Ich wärme den alten Thread noch mal auf. Auf den Tastaturen bei Saturn, MediaMarkt und Co steht leider in den seltesten Fällen drauf, welche Switche verbaut sind. Gibt´s da ggf. eine Liste für die entsprechenden Märkte und den dort i.d.R. verfügbaren Modelle?

Ich schreibe (und spiele) seit x Jahren auf einer Fujitsu Siemens KBPC PX mit Gummimatte. Welche MX-Switche wären damit vergleichbar?


----------



## Laggy.NET (12. Mai 2015)

Die Reds oder Blacks dürften die Switches sein, die am wenigsten überraschungen haben können und den Rubberdomes wohl noch am ähnlichsten sind (trotzdem ist der Unterschied nicht ohne). Das einzige was anders ist, ist die Tatsache, dass die Tasten nicht nach unten "ploppen", sondern linear und gleichmäßig nach unten gleiten. 

Ich finde die Browns schon relativ außergewöhnlich, da der Widerstand erst auf halbem Weg ist und die Taste auch nicht nach unten ploppt, wie bei Rubberdome. Sie ist genauso linear, hat dann aber eben den einen Widerstand. 
Das fühlt sich irgendwie seltsam an. Viele sagen auch, es fühlt sich hakelig an oder wie Sand in der Tastatur. Andere finden es genau richtig, aber dass sie den Rubberdomes ähnlich sind kann man wohl wirklich nicht sagen.

Viele haben eben keine Möglichkeit die Switches zu testen und hoffen dann mit den Browns so etwas zu bekommen, das annähernd dem bekannten Verhalten der Rubberdomes ähnelt. Meistens gibts dann enttäuschte Gesichter.
Auch wenn man meint, die Rubberdomes haben nen Anfangswiderstand, so ist er nicht mit den Browns vergleichbar.

Man sollte also auf jeden Fall vorher testen, bevor man sich entscheidet.

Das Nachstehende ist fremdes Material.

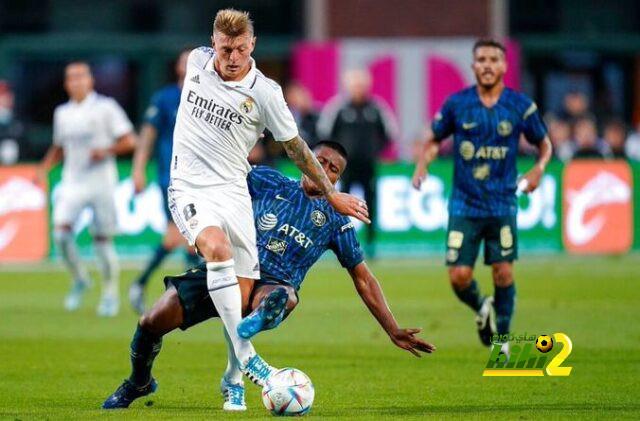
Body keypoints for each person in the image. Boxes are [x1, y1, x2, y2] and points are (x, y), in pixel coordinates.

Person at [102, 141, 435, 410]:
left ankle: (256, 320)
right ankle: (139, 382)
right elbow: (223, 185)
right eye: (319, 161)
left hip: (273, 283)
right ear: (305, 160)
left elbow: (363, 277)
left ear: (337, 180)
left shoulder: (336, 218)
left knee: (282, 297)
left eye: (333, 169)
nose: (324, 170)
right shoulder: (267, 180)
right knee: (150, 322)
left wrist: (391, 328)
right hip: (226, 270)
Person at [166, 8, 370, 399]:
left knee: (240, 301)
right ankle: (249, 360)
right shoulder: (196, 62)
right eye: (225, 48)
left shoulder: (266, 93)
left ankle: (232, 380)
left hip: (235, 191)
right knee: (217, 250)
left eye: (240, 49)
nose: (232, 58)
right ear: (213, 44)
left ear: (252, 45)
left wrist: (330, 193)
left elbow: (296, 148)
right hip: (189, 187)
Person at [412, 39, 552, 355]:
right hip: (464, 203)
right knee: (459, 276)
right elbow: (434, 139)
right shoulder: (457, 104)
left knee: (503, 271)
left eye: (493, 59)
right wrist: (424, 162)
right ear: (473, 66)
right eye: (481, 59)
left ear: (504, 66)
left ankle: (501, 341)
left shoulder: (520, 106)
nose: (487, 64)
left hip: (502, 202)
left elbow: (545, 144)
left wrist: (538, 170)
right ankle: (482, 306)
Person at [36, 62, 136, 316]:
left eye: (81, 76)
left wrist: (107, 150)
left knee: (102, 240)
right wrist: (43, 168)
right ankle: (80, 278)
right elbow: (59, 146)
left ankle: (110, 293)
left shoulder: (106, 107)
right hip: (73, 181)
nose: (77, 81)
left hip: (102, 182)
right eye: (71, 77)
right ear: (66, 83)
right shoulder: (62, 113)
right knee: (60, 233)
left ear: (90, 80)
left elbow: (129, 140)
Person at [129, 49, 200, 315]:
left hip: (200, 178)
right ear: (179, 67)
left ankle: (142, 284)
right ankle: (190, 295)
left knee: (177, 239)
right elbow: (147, 136)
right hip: (171, 178)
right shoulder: (165, 98)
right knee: (188, 238)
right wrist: (138, 169)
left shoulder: (209, 97)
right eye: (185, 59)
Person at [317, 69, 397, 258]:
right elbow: (324, 133)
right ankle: (335, 241)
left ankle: (370, 244)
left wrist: (376, 151)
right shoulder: (338, 108)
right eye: (355, 86)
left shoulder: (376, 109)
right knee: (337, 203)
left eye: (361, 85)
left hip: (368, 165)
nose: (358, 89)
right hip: (343, 168)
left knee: (371, 204)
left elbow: (389, 133)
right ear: (348, 87)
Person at [0, 80, 26, 164]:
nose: (7, 97)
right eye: (3, 95)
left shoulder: (18, 120)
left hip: (17, 166)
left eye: (8, 94)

Wenn nicht, dann wie gesagt die Reds oder Blacks ganz ohne Zwischenwiderstand. Die Reds brauchen in etwa den selben Druck wie Rubberdome. Die Blacks brauchen mehr druck.


----------



## Kannibalenleiche (12. Mai 2015)

Imho sind Reds viel leichter zu drücken als Rubberdome, ich finde die sehr gewöhnungsbedürftig. Brown, Black und Blue sind imho die Allrounder. Blue sind halt laut, Red linear und Brown wie Blue mit ohne klicken.


----------



## HawkGT (13. Mai 2015)

Kannibalenleiche schrieb:


> Imho sind Reds viel leichter zu drücken als Rubberdome, ich finde die sehr gewöhnungsbedürftig. Brown, Black und Blue sind imho die Allrounder. Blue sind halt laut, Red linear und Brown wie Blue mit ohne klicken.

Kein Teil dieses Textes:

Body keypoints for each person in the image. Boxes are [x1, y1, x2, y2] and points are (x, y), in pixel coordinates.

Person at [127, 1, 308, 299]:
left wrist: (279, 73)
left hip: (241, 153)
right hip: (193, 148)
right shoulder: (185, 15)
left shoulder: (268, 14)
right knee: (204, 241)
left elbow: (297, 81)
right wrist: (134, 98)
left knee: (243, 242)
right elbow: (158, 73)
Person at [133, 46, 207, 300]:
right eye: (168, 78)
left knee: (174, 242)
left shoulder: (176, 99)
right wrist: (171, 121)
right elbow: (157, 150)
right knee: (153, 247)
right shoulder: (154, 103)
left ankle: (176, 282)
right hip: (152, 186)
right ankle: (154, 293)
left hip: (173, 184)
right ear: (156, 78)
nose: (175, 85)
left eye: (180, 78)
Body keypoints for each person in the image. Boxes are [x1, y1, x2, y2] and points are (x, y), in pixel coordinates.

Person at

Mit ohne klicken, ja?  Ich dachte, Browns klicken auch, nur leise.


----------



## Gelöschtes Mitglied 123355 (13. Mai 2015)

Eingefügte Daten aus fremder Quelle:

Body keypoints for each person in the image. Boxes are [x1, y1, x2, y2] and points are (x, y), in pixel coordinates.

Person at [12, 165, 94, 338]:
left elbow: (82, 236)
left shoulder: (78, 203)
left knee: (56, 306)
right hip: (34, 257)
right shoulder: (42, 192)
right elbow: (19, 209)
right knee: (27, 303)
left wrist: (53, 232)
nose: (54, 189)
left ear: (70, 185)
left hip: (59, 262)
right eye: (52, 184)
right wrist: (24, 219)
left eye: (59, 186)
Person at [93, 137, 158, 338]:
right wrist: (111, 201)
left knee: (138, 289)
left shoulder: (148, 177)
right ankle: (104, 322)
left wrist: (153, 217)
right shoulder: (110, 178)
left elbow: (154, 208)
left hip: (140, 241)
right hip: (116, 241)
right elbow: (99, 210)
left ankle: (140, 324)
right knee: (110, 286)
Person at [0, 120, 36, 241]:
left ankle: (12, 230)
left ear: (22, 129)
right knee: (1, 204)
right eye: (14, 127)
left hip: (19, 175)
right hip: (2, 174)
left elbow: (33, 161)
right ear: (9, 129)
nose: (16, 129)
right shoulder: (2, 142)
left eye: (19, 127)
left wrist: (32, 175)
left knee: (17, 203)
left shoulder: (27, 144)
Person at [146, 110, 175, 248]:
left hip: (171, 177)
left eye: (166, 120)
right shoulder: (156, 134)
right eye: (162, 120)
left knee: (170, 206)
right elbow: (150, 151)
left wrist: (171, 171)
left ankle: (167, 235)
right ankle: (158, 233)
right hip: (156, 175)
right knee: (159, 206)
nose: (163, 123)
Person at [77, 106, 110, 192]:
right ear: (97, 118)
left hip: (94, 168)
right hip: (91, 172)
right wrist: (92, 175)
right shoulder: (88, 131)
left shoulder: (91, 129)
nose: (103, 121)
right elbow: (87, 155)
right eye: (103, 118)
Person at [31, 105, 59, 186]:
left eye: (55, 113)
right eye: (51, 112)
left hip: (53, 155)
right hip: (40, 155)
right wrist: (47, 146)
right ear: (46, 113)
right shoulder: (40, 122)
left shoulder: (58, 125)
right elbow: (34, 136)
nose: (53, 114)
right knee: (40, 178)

Definiert Laut subjektiv  Die Blues klicken, macht doch Spass.


----------



## HawkGT (13. Mai 2015)

Patrick.C schrieb:


> Definiert Laut subjektiv  Die Blues klicken, macht doch Spass.



Eine Zeit lang bestimmt, aber nach ein paar Stunden Nutzung oder in einem schnellem Shooter Gefecht, kann es vorkommen, dass ich sie versehentlich aus dem Fenster werfe.


----------



## S754 (13. Mai 2015)

kossmann schrieb:


> Ich wärme den alten Thread noch mal auf. Auf den Tastaturen bei Saturn, MediaMarkt und Co steht leider in den seltesten Fällen drauf, welche Switche verbaut sind. Gibt´s da ggf. eine Liste für die entsprechenden Märkte und den dort i.d.R. verfügbaren Modelle?



Einfach eine Taste abnehmen, dann siehst du anhand der Farbe welcher Switch verbaut ist.


----------



## runamoK (13. Mai 2015)

kossmann schrieb:


> Ich wärme den alten Thread noch mal auf. Auf den Tastaturen bei Saturn, MediaMarkt und Co steht leider in den seltesten Fällen drauf, welche Switche verbaut sind. Gibt´s da ggf. eine Liste für die entsprechenden Märkte und den dort i.d.R. verfügbaren Modelle?
> 
> Ich schreibe (und spiele) seit x Jahren auf einer Fujitsu Siemens KBPC PX mit Gummimatte. Welche MX-Switche wären damit vergleichbar?



Ich hatte es versucht in verschiedenen Elektronikmärkten Mechas zu testen, leider vergebens. Meistens haben sie nur irgendwelchen Schrott von Razer und Co. die keine Cherrys sondern andere Switches verbaut haben.  Irgendwann habe ich es aufgegeben und einfach meine Wunschtastatur zwei Mal bestellt und nach dem Testen eine wieder zurückgeschickt.

Eigentlich war ich in der Theorie davon überzeugt das es die braunen Schalter sein müssten. Es sind dann aber doch die roten geworden, weil mir das kratzen der braunen gar nicht gefallen hat.  Von daher auf jeden Fall testen.


----------